16 Ocak 2005 23:00

Bir iş bir aş bir de...

Kürtlerin yoğun olarak yaşadığı Şakirpaşa Mahallesini, yakılan çöp, poşet ve atölye artığı bezler nedeniyle kara bir is kaplamış. Hava birazdan, şiddetli bir yağmur yağacak gibi kara. Yollar her zamanki gibi çamur, sokak araları akacak yer bulamayan yağmur sularından göle dönmüş. Çamurlu, küçük ve dar bir sokağın sonunda ulaştığımız sıvasız evde, "tanrı misafiri" olarak kabul ediliyoruz. Kapıdan girer girmez burnumuzu yanık kokusu yakıyor. Oturma odasında bez yakılan sobanın yanına ilişiyoruz. Odanın dekorunu yerde serili ince bir kilim, ufak bir sehpanın üzerinde duran televizyon, bir beşik, soba ve yatakların istiflendiği bir yüklük tamamlıyor. Çukurova'yı mesken tutan birçok aile gibi Güler Ailesi de, Van'ın Gevaş ilçesine bağlı Bahçesaray köyünün 20 yıl önce boşaltılmasının ardından Adana'ya göç etmiş. Önce, evin erkekleri inşaatta, kadınları da tarlalarda çalışmışlar. Yokluğa kanaat edip başlarını sokacak bir ev yapmışlar kendilerine. Binbir güçlükle yaptıkları evlerinde şimdi 11 kişi yaşamaya çalışıyorlar.

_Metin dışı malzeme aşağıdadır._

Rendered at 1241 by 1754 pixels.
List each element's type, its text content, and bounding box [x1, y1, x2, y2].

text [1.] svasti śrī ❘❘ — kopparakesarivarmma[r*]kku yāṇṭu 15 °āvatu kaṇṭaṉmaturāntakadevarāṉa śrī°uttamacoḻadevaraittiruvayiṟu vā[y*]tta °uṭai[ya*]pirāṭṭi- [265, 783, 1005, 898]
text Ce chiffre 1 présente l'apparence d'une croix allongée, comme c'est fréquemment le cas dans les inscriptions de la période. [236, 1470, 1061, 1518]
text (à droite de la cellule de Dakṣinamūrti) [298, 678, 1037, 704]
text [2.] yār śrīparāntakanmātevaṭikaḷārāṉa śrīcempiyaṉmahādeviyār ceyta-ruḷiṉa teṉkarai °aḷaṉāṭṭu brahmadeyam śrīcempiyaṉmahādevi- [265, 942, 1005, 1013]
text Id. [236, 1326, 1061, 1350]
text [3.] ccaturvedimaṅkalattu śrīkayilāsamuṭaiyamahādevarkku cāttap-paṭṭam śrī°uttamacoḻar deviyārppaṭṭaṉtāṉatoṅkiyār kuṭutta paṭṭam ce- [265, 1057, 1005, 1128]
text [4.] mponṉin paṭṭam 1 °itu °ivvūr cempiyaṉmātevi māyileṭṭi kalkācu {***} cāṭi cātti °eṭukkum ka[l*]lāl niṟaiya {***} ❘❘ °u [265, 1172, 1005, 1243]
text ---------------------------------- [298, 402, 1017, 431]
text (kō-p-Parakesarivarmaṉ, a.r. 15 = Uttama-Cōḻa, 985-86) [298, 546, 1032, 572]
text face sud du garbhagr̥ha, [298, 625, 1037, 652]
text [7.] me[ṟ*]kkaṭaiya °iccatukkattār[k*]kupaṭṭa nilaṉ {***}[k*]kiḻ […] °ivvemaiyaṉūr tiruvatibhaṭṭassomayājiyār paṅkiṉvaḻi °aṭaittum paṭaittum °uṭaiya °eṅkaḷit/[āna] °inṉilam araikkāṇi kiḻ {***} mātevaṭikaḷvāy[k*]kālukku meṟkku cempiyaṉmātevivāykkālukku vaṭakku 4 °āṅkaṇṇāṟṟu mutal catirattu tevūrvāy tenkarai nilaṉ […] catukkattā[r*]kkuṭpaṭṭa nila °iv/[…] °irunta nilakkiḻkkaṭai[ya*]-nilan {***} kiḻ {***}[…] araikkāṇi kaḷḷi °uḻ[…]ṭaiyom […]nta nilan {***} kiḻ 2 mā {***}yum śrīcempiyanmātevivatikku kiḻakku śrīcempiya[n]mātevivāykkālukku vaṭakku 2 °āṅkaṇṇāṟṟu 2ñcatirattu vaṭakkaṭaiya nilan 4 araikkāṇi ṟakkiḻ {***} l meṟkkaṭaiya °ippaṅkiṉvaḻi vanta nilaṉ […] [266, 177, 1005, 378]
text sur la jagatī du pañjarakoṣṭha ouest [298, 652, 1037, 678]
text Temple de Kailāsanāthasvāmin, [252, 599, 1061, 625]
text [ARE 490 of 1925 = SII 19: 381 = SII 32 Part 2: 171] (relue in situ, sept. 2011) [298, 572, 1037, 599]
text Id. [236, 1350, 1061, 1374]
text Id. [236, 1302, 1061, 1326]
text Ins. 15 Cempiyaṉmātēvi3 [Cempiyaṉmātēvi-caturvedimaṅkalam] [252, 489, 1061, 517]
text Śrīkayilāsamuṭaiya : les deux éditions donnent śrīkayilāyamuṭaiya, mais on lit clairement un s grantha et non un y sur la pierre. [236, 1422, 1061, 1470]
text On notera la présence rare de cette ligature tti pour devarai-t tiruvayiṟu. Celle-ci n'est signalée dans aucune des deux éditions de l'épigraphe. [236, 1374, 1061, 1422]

Baba yaşlı abi sakat Gençliğinde aranılan inşaat işçisi baba Mehmet Güler artık yaşlandığı için çalışamıyor. Evin büyük oğullarından inşaat işçisi Ahmet Güler de, yaklaşık üç sene önce geçirdiği bir kaza sonucu ne çalışıyor ne de yürüyebiliyor. Koltuk değnekleri ile sadece evin içinde dolaşabilen Ahmet'in, psikolojisi de bozulmuş. Ahmet, bu yüzden sohbete katılmıyor. Çaresiz görünümüyle arada bir kirli sakalını sıvazlayarak öylece etrafı süzüyor. Evin küçük oğlu Metin ise henüz 19 yaşında. Sanayi sitesinde tornacıda, çalışan Metin de işsiz şimdi. Evin geçimini sağlamak için iş aradığını, ancak bulamadığını anlatıyor. Bir diğer erkek çocuk da askerde. Evde 5 tane de kız var. Ancak onlar konuşmaktan çekiniyorlar. Evin bütün sorumluluğunu yüklenen Metin "Halimizi anlatmaya gerek yok. Her şey göründüğü gibi" diyor. Metin, düzenli bir iş ve sorunsuz bir gelecek istiyor.